§ **JOB ITEM**: Exclude the pictures, then repeat the remaining data exactly.

BEGIN

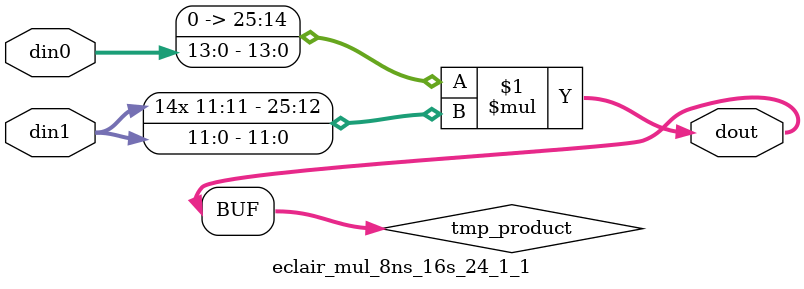
<source format=v>

`timescale 1 ns / 1 ps

 module eclair_mul_8ns_16s_24_1_1(din0, din1, dout);
parameter ID = 1;
parameter NUM_STAGE = 0;
parameter din0_WIDTH = 14;
parameter din1_WIDTH = 12;
parameter dout_WIDTH = 26;

input [din0_WIDTH - 1 : 0] din0; 
input [din1_WIDTH - 1 : 0] din1; 
output [dout_WIDTH - 1 : 0] dout;

wire signed [dout_WIDTH - 1 : 0] tmp_product;

























assign tmp_product = $signed({1'b0, din0}) * $signed(din1);










assign dout = tmp_product;





















endmodule

</source>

END

§ **REPLY TO THE EXERCISE**:
<source format=v>

`timescale 1 ns / 1 ps

 module eclair_mul_8ns_16s_24_1_1(din0, din1, dout);
parameter ID = 1;
parameter NUM_STAGE = 0;
parameter din0_WIDTH = 14;
parameter din1_WIDTH = 12;
parameter dout_WIDTH = 26;

input [din0_WIDTH - 1 : 0] din0; 
input [din1_WIDTH - 1 : 0] din1; 
output [dout_WIDTH - 1 : 0] dout;

wire signed [dout_WIDTH - 1 : 0] tmp_product;

























assign tmp_product = $signed({1'b0, din0}) * $signed(din1);










assign dout = tmp_product;





















endmodule

</source>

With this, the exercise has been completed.